Les tours de siège ont également été perfectionnées au cours de la période médiévale, au siège du château de Kenilworth en 1266, par exemple, 200 archers et 11 catapultes ont été mis en batterie à partir d'une seul tour[1] Malgré tous ces moyens, le siège a duré près d'un an, ce qui en fait le plus long siège de l’histoire de l'Angleterre. Elles n’étaient cependant pas invulnérables, puisque, au moment de la chute de Constantinople en 1453, les tours de siège ottomanes ont été détruites par les défenseurs par le procédé du feu grégeois[4].

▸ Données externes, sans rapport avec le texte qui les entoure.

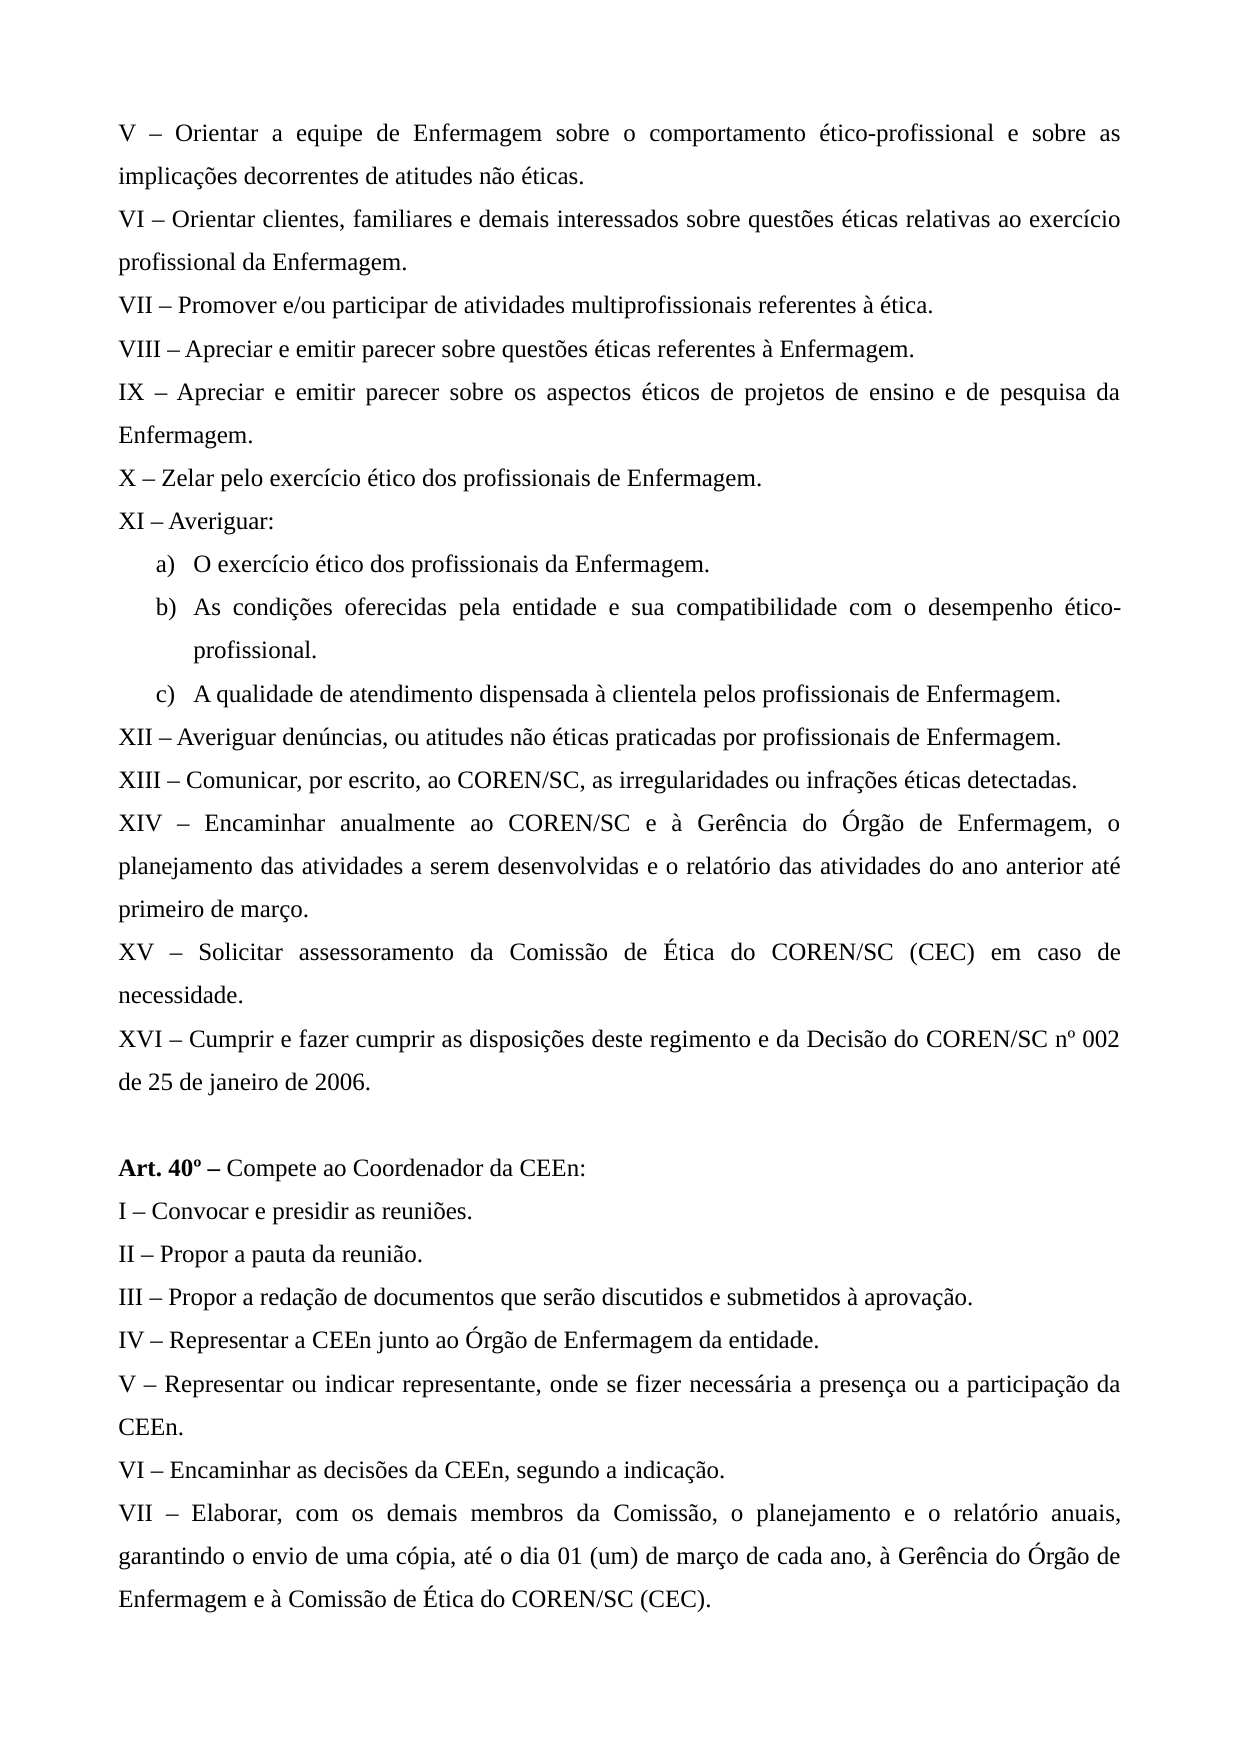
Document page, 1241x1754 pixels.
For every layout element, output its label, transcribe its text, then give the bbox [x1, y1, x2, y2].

text IX – Apreciar e emitir parecer sobre os aspectos éticos de projetos de ensino e de pesquisa da Enfermagem. [118, 377, 1122, 449]
list A qualidade de atendimento dispensada à clientela pelos profissionais de Enfermagem. [156, 679, 1122, 707]
text III – Propor a redação de documentos que serão discutidos e submetidos à aprovação. [118, 1282, 1122, 1311]
text IV – Representar a CEEn junto ao Órgão de Enfermagem da entidade. [118, 1326, 1122, 1354]
text V – Orientar a equipe de Enfermagem sobre o comportamento ético-profissional e sobre as implicações decorrentes de atitudes não éticas. [118, 118, 1122, 190]
text X – Zelar pelo exercício ético dos profissionais de Enfermagem. [118, 463, 1122, 492]
text XIV – Encaminhar anualmente ao COREN/SC e à Gerência do Órgão de Enfermagem, o planejamento das atividades a serem desenvolvidas e o relatório das atividades do ano anterior até primeiro de março. [118, 808, 1122, 923]
text V – Representar ou indicar representante, onde se fizer necessária a presença ou a participação da CEEn. [118, 1369, 1122, 1441]
text VIII – Apreciar e emitir parecer sobre questões éticas referentes à Enfermagem. [118, 334, 1122, 362]
text XI – Averiguar: [118, 506, 1122, 535]
text XIII – Comunicar, por escrito, ao COREN/SC, as irregularidades ou infrações éticas detectadas. [118, 765, 1122, 794]
text XII – Averiguar denúncias, ou atitudes não éticas praticadas por profissionais de Enfermagem. [118, 722, 1122, 751]
list O exercício ético dos profissionais da Enfermagem. [156, 549, 1122, 578]
text I – Convocar e presidir as reuniões. [118, 1196, 1122, 1225]
text II – Propor a pauta da reunião. [118, 1239, 1122, 1268]
list As condições oferecidas pela entidade e sua compatibilidade com o desempenho ético-profissional. [156, 592, 1122, 664]
text XVI – Cumprir e fazer cumprir as disposições deste regimento e da Decisão do COREN/SC nº 002 de 25 de janeiro de 2006. [118, 1024, 1122, 1096]
text VII – Promover e/ou participar de atividades multiprofissionais referentes à ética. [118, 291, 1122, 319]
text XV – Solicitar assessoramento da Comissão de Ética do COREN/SC (CEC) em caso de necessidade. [118, 937, 1122, 1009]
text VI – Orientar clientes, familiares e demais interessados sobre questões éticas relativas ao exercício profissional da Enfermagem. [118, 204, 1122, 276]
text VI – Encaminhar as decisões da CEEn, segundo a indicação. [118, 1455, 1122, 1484]
text VII – Elaborar, com os demais membros da Comissão, o planejamento e o relatório anuais, garantindo o envio de uma cópia, até o dia 01 (um) de março de cada ano, à Gerência do Órgão de Enfermagem e à Comissão de Ética do COREN/SC (CEC). [118, 1498, 1122, 1613]
text Art. 40º – Compete ao Coordenador da CEEn: [118, 1153, 1122, 1182]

Les tours de siège sont devenues vulnérables et obsolètes avec le développement de l'artillerie. Leur seule utilité avait été de permettre aux troupes d’assaut de franchir les hauts murs des remparts. Cependant, l’utilisation des canons a rendu obsolètes les hauts murs et la conception des fortifications a été remise en cause. Toutefois, les dernières constructions connues sous le nom de tours de batterie ont joué un rôle similaire à l'âge de la poudre à canon, comme les tours de siège, elles étaient construites en bois sur le site pour installer l'artillerie de siège. L'une d'elles avait été construite par l’ingénieur militaire russe Ivan Vyrodkov (en) pendant le siège de Kazan en 1552 par Ivan le Terrible, et pouvait supporter dix canons de gros calibre et 50 canons légers[6].
Illustrations modernes
Bien que les tours de siège ne soient plus utilisées par les armées depuis longtemps, elles apparaissent dans plusieurs films : elles ont notamment été représentées dans le film de Peter Jackson Le Seigneur des anneaux : Le Retour du roi (2003) au cours du siège de Minas Tirith, et aussi dans le film Kingdom of Heaven, sorti en 2005. Elles sont très populaires, mais pas nécessairement très répandues, dans les jeux de figurines touchant au domaine de l’histoire et de la fantasy, comme le jeu de stratégie Le Seigneur des anneaux. Dans le jeu de stratégie en temps réel Empire Earth, les tours de siège figurent également comme une unité combattante. Le jeu Age of Mythology représente la tour Helepolis utilisée par les unités des forces grecques, tirant avec des balistes sur la garnison ainsi que d'autres unités comme des tours de siège égyptiennes qui enfoncent des bâtiments et lancent également des flèches sur les unités de la garnison. Le jeu plus ancien Age of Empires I dispose également d’Helepolis parmi ses unités, mais elle est équipée de la version améliorée de la baliste. Rome: Total War et Medieval 2: Total War offrent une vision plus réaliste de la reconstitution des tours de siège, utilisées pour attaquer les murs de fortification.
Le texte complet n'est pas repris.